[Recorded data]
####

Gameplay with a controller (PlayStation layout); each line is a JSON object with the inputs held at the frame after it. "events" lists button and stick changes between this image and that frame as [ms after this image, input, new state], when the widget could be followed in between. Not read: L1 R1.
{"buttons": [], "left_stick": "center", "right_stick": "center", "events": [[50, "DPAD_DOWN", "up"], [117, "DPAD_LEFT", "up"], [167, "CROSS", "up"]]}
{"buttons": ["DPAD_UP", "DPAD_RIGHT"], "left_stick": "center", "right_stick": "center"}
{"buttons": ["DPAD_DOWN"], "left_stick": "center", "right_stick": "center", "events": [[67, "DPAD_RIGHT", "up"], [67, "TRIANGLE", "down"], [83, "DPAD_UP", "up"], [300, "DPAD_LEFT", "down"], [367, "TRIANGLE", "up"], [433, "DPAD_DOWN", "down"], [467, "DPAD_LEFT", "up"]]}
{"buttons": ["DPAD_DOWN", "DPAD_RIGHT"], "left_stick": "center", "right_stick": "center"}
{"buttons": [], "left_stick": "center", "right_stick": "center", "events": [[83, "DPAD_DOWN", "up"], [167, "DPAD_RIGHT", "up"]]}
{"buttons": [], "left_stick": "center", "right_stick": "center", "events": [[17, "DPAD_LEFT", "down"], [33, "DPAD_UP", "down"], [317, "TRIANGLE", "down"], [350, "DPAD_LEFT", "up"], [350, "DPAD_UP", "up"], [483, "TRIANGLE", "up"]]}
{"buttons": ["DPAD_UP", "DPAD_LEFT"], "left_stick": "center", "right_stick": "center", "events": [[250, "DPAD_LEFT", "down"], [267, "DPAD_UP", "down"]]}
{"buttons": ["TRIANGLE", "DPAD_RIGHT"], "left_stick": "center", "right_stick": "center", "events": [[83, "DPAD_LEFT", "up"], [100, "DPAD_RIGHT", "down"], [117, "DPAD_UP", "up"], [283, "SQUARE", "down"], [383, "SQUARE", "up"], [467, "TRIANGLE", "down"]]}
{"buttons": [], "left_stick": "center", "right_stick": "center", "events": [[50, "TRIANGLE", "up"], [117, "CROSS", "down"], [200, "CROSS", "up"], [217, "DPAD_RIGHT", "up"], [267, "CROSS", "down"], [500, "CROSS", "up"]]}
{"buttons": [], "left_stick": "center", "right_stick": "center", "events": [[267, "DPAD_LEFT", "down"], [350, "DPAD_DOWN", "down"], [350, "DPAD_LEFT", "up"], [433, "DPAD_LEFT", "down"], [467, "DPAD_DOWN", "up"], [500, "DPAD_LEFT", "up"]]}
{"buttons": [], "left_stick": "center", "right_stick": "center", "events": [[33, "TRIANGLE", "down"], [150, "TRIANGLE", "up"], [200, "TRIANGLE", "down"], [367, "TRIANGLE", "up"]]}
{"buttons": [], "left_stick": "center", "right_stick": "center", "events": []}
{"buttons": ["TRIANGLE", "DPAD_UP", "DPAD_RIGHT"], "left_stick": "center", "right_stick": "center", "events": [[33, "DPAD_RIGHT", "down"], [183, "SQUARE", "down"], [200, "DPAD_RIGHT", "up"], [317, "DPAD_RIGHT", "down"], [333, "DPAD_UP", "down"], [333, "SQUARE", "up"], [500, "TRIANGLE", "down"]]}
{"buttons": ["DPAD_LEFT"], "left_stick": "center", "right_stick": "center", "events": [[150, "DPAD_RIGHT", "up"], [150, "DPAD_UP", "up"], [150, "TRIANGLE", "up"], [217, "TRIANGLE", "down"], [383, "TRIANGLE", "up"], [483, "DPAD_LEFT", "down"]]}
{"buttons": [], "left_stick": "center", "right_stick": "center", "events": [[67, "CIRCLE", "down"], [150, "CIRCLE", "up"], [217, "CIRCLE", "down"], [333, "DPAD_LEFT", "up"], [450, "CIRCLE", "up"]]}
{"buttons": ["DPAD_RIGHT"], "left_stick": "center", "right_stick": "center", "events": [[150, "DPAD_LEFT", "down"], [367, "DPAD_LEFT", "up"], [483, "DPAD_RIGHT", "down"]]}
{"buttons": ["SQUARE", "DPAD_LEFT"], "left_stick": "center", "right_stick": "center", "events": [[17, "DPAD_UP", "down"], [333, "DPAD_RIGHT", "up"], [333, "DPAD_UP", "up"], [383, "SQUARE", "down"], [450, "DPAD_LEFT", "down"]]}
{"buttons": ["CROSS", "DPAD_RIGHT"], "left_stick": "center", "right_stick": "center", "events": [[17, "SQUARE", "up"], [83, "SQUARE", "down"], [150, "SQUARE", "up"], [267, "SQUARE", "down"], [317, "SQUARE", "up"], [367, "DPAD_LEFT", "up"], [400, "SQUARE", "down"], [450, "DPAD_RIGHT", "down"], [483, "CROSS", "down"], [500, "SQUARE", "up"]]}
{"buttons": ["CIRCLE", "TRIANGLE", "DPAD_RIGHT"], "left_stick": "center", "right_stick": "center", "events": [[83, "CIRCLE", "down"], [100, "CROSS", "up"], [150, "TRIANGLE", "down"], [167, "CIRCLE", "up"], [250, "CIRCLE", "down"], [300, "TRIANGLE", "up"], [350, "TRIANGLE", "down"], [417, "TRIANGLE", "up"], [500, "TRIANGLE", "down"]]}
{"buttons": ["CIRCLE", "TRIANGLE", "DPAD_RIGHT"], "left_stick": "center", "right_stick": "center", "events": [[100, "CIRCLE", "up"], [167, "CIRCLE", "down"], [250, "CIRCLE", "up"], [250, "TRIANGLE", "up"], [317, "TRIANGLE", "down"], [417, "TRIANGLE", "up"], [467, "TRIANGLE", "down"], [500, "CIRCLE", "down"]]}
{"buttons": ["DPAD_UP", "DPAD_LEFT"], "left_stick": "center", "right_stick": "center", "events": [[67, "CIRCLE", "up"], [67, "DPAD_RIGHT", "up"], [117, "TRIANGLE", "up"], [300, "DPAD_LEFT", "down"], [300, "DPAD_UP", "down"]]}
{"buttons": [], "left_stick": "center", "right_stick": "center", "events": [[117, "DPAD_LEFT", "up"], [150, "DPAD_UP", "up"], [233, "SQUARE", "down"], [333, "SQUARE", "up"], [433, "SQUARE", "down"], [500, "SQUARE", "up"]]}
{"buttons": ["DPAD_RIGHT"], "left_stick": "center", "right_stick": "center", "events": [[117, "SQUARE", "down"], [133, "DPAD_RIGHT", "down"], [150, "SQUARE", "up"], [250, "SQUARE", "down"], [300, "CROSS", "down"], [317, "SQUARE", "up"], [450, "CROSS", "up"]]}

####

**Problem requirements**.
Reproduce each entry exactly, with nothing missing.

**Response box**.
Gameplay with a controller (PlayStation layout); each line is a JSON object with the inputs held at the frame after it. "events" lists button and stick changes between this image and that frame as [ms after this image, input, new state], when the widget could be followed in between. Not read: L1 R1.
{"buttons": [], "left_stick": "center", "right_stick": "center", "events": [[50, "DPAD_DOWN", "up"], [117, "DPAD_LEFT", "up"], [167, "CROSS", "up"]]}
{"buttons": ["DPAD_UP", "DPAD_RIGHT"], "left_stick": "center", "right_stick": "center"}
{"buttons": ["DPAD_DOWN"], "left_stick": "center", "right_stick": "center", "events": [[67, "DPAD_RIGHT", "up"], [67, "TRIANGLE", "down"], [83, "DPAD_UP", "up"], [300, "DPAD_LEFT", "down"], [367, "TRIANGLE", "up"], [433, "DPAD_DOWN", "down"], [467, "DPAD_LEFT", "up"]]}
{"buttons": ["DPAD_DOWN", "DPAD_RIGHT"], "left_stick": "center", "right_stick": "center"}
{"buttons": [], "left_stick": "center", "right_stick": "center", "events": [[83, "DPAD_DOWN", "up"], [167, "DPAD_RIGHT", "up"]]}
{"buttons": [], "left_stick": "center", "right_stick": "center", "events": [[17, "DPAD_LEFT", "down"], [33, "DPAD_UP", "down"], [317, "TRIANGLE", "down"], [350, "DPAD_LEFT", "up"], [350, "DPAD_UP", "up"], [483, "TRIANGLE", "up"]]}
{"buttons": ["DPAD_UP", "DPAD_LEFT"], "left_stick": "center", "right_stick": "center", "events": [[250, "DPAD_LEFT", "down"], [267, "DPAD_UP", "down"]]}
{"buttons": ["TRIANGLE", "DPAD_RIGHT"], "left_stick": "center", "right_stick": "center", "events": [[83, "DPAD_LEFT", "up"], [100, "DPAD_RIGHT", "down"], [117, "DPAD_UP", "up"], [283, "SQUARE", "down"], [383, "SQUARE", "up"], [467, "TRIANGLE", "down"]]}
{"buttons": [], "left_stick": "center", "right_stick": "center", "events": [[50, "TRIANGLE", "up"], [117, "CROSS", "down"], [200, "CROSS", "up"], [217, "DPAD_RIGHT", "up"], [267, "CROSS", "down"], [500, "CROSS", "up"]]}
{"buttons": [], "left_stick": "center", "right_stick": "center", "events": [[267, "DPAD_LEFT", "down"], [350, "DPAD_DOWN", "down"], [350, "DPAD_LEFT", "up"], [433, "DPAD_LEFT", "down"], [467, "DPAD_DOWN", "up"], [500, "DPAD_LEFT", "up"]]}
{"buttons": [], "left_stick": "center", "right_stick": "center", "events": [[33, "TRIANGLE", "down"], [150, "TRIANGLE", "up"], [200, "TRIANGLE", "down"], [367, "TRIANGLE", "up"]]}
{"buttons": [], "left_stick": "center", "right_stick": "center", "events": []}
{"buttons": ["TRIANGLE", "DPAD_UP", "DPAD_RIGHT"], "left_stick": "center", "right_stick": "center", "events": [[33, "DPAD_RIGHT", "down"], [183, "SQUARE", "down"], [200, "DPAD_RIGHT", "up"], [317, "DPAD_RIGHT", "down"], [333, "DPAD_UP", "down"], [333, "SQUARE", "up"], [500, "TRIANGLE", "down"]]}
{"buttons": ["DPAD_LEFT"], "left_stick": "center", "right_stick": "center", "events": [[150, "DPAD_RIGHT", "up"], [150, "DPAD_UP", "up"], [150, "TRIANGLE", "up"], [217, "TRIANGLE", "down"], [383, "TRIANGLE", "up"], [483, "DPAD_LEFT", "down"]]}
{"buttons": [], "left_stick": "center", "right_stick": "center", "events": [[67, "CIRCLE", "down"], [150, "CIRCLE", "up"], [217, "CIRCLE", "down"], [333, "DPAD_LEFT", "up"], [450, "CIRCLE", "up"]]}
{"buttons": ["DPAD_RIGHT"], "left_stick": "center", "right_stick": "center", "events": [[150, "DPAD_LEFT", "down"], [367, "DPAD_LEFT", "up"], [483, "DPAD_RIGHT", "down"]]}
{"buttons": ["SQUARE", "DPAD_LEFT"], "left_stick": "center", "right_stick": "center", "events": [[17, "DPAD_UP", "down"], [333, "DPAD_RIGHT", "up"], [333, "DPAD_UP", "up"], [383, "SQUARE", "down"], [450, "DPAD_LEFT", "down"]]}
{"buttons": ["CROSS", "DPAD_RIGHT"], "left_stick": "center", "right_stick": "center", "events": [[17, "SQUARE", "up"], [83, "SQUARE", "down"], [150, "SQUARE", "up"], [267, "SQUARE", "down"], [317, "SQUARE", "up"], [367, "DPAD_LEFT", "up"], [400, "SQUARE", "down"], [450, "DPAD_RIGHT", "down"], [483, "CROSS", "down"], [500, "SQUARE", "up"]]}
{"buttons": ["CIRCLE", "TRIANGLE", "DPAD_RIGHT"], "left_stick": "center", "right_stick": "center", "events": [[83, "CIRCLE", "down"], [100, "CROSS", "up"], [150, "TRIANGLE", "down"], [167, "CIRCLE", "up"], [250, "CIRCLE", "down"], [300, "TRIANGLE", "up"], [350, "TRIANGLE", "down"], [417, "TRIANGLE", "up"], [500, "TRIANGLE", "down"]]}
{"buttons": ["CIRCLE", "TRIANGLE", "DPAD_RIGHT"], "left_stick": "center", "right_stick": "center", "events": [[100, "CIRCLE", "up"], [167, "CIRCLE", "down"], [250, "CIRCLE", "up"], [250, "TRIANGLE", "up"], [317, "TRIANGLE", "down"], [417, "TRIANGLE", "up"], [467, "TRIANGLE", "down"], [500, "CIRCLE", "down"]]}
{"buttons": ["DPAD_UP", "DPAD_LEFT"], "left_stick": "center", "right_stick": "center", "events": [[67, "CIRCLE", "up"], [67, "DPAD_RIGHT", "up"], [117, "TRIANGLE", "up"], [300, "DPAD_LEFT", "down"], [300, "DPAD_UP", "down"]]}
{"buttons": [], "left_stick": "center", "right_stick": "center", "events": [[117, "DPAD_LEFT", "up"], [150, "DPAD_UP", "up"], [233, "SQUARE", "down"], [333, "SQUARE", "up"], [433, "SQUARE", "down"], [500, "SQUARE", "up"]]}
{"buttons": ["DPAD_RIGHT"], "left_stick": "center", "right_stick": "center", "events": [[117, "SQUARE", "down"], [133, "DPAD_RIGHT", "down"], [150, "SQUARE", "up"], [250, "SQUARE", "down"], [300, "CROSS", "down"], [317, "SQUARE", "up"], [450, "CROSS", "up"]]}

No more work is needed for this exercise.